- Born: 17 December 1926 Montrouge, France
- Died: 5 April 2020 (aged 93) Paris, France
- Occupation: Architect

= Michel Andrault =

French architect (1926–2020)

Michel Andrault (17 December 1926 – 5 April 2020) was a French architect.

==Biography==
Andrault was the son of a salesman and a seamstress. He was bedridden for two years due to tuberculosis.

He entered the École nationale supérieure des Beaux-Arts in Paris. After graduating in 1955, Andrault joined his fellow student, Pierre Parat, in business in 1957. The pair won a competition for the construction of the Basilica Sanctuary of the Madonna delle Lacrime in Siracusa in Sicily. The controversial and modern design gained them notoriety, and they were contacted by the Caisse des dépôts et consignations for the construction of housing, working with Bouygues. Together, they built 19,000 dwellings, favoring pyramid shapes. The housing was constructed in Évry, Villepinte, Champs-sur-Marne, Plaisir, Couulommiers, and others.

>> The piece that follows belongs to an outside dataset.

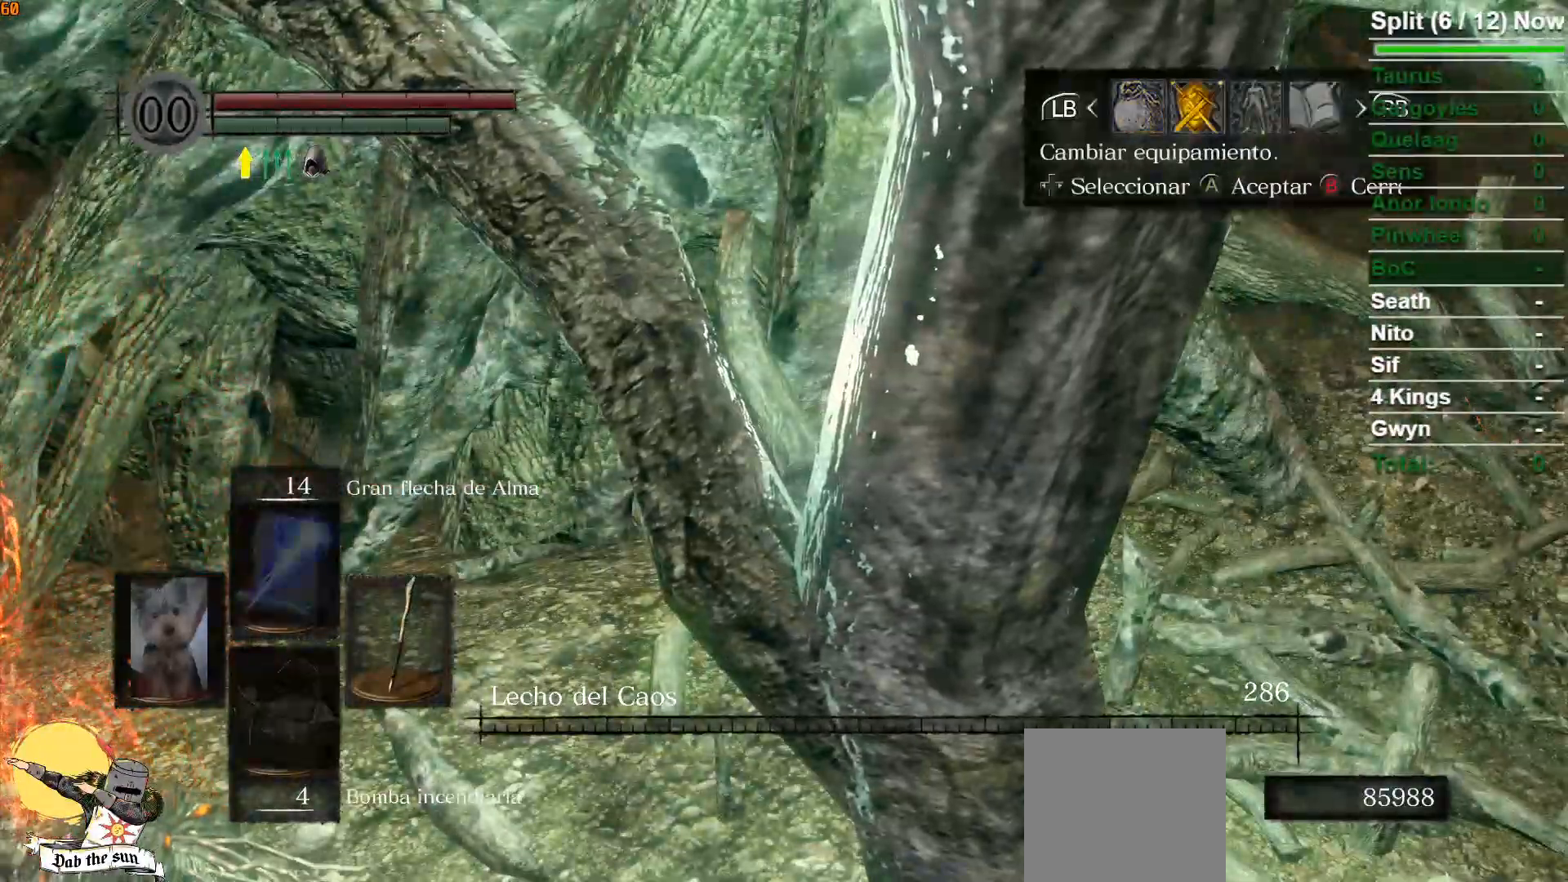
{"buttons": ["DPAD_LEFT"], "left_stick": "center", "right_stick": "center", "events": [[17, "A", "down"], [100, "A", "up"], [150, "DPAD_UP", "down"], [250, "DPAD_UP", "up"], [417, "DPAD_LEFT", "down"]]}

They built the headquarters of Havas in Neuilly-sur-Seine, the AGF headquarters in Madrid, the AccorHotels Arena in Bercy, the Tour Totem in Paris, and the Tours Société Générale and Tour Sequoia in La Défense.

Andrault and Parat parted ways in 1995. Andrault collected pre-colonial artifacts from Africa, Northern Ireland, and Burma.